BEGIN Document text

The solidification of cast components involves several complex phenomena, where factors such as component geometry, chemical composition, heat transfer and solidification kinetics affect the extraction of heat during solidification. This leads to local variations in solidification conditions, microstructure and material behaviour of the solidified casting and results in cast components which display local variations in mechanical behaviour rather than homogeneous material behaviour [2, 3]. In cast aluminium components, local mechanical behaviour is highly related to local cooling rates during solidification. A high local cooling rate yields a highly refined microstructure, typically measured by determining Secondary Dendrite Arm Spacing (SDAS). A high cooling rate yields a low SDAS-value while a lower cooling rate yields a higher SDAS-value [4, 5]. High microstructural refinement is generally associated with high strength, whereas decreasing the SDAS-value causes a general increase in yield strength, ultimate tensile strength and ductility for as-cast materials [4-9]. However, there may be complex variations of these trends because the cooling rate also affects the solidification conditions of other microstructural features [9, 10]. For example, an increased cooling rate refines the eutectic silicon particles [11], strengthens the dendrites due to silicon enrichment [12] and affects the segregation profiles within the different phases [13].
In recent years, extensive research has been conducted in the field of modelling and simulation of solidification in cast aluminium components. Solidification models have been developed which calculates the phase diagram, cooling curves and solidification behaviour to predict microstructural features locally throughout the component based on the chemical composition of the alloy [14]. By implementing these models into casting simulation software, it is possible to determine the local variations in microstructural features throughout cast components with high accuracy [3, 14, 15]. By relating microstructure and mechanical behaviour using material characterisation models, local mechanical behaviour can be predicted [3]. These simulation tools provide the basis for a simulation strategy denoted the closed chain of simulations for cast
components which has recently been presented by two of the authors of this work [16].
The strategy, schematically illustrated in Fig. 1, connects and utilises numerical solidification models and casting process simulations to predict local variations in microstructure and mechanical behaviour and then incorporates this data in a Finite
Element Method (FEM) simulation of the behaviour of the cast component [16]. The simulation strategy includes characterisation models developed for cast iron [17] and sand cast aluminium alloys [2, 3], whereas models for High Pressure Die Cast (HPDC) aluminium alloys have not been previously established.
Fig. 1: Schematic illustration of the closed chain of simulations for cast components [16]. Figure reprinted with permission from Elsevier.
A numerical investigation of a ductile iron component using the proposed simulation strategy has shown that the predicted behaviour of the component when subjected to load is significantly affected by local variations in mechanical behaviour, which cause a redistribution of stresses and strains that it is impossible for a model in a homogenous material to predict [18]. However, this effect has only been predicted numerically, not confirmed experimentally.

END Document text
BEGIN Records

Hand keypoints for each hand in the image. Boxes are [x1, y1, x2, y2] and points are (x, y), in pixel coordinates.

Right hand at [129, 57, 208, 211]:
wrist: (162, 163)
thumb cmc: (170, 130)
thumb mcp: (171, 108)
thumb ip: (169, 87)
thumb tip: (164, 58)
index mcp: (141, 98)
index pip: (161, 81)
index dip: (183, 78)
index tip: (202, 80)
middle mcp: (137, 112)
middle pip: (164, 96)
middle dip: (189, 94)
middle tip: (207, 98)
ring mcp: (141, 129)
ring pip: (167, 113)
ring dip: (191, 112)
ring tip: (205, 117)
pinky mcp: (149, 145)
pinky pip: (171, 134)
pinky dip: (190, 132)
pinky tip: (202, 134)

END Records
BEGIN Records

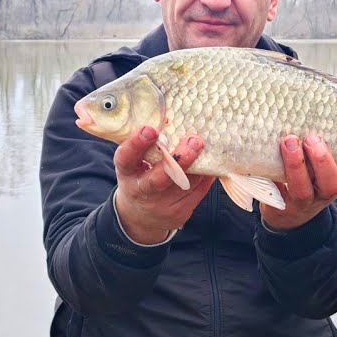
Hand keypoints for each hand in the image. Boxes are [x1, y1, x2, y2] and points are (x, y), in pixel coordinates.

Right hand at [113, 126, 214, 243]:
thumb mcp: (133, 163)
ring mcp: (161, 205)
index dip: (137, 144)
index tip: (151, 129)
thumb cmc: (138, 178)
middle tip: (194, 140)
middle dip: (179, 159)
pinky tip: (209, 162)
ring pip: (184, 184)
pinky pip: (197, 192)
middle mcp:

END Records

Task details :: Retype the portion of the passage on cast component solidification starting with "A numerical investigation" and going on through "not confirmed experimentally.".

Exercise output ::
A numerical investigation of a ductile iron component using the proposed simulation strategy has shown that the predicted behaviour of the component when subjected to load is significantly affected by local variations in mechanical behaviour, which cause a redistribution of stresses and strains that it is impossible for a model in a homogenous material to predict [18]. However, this effect has only been predicted numerically, not confirmed experimentally.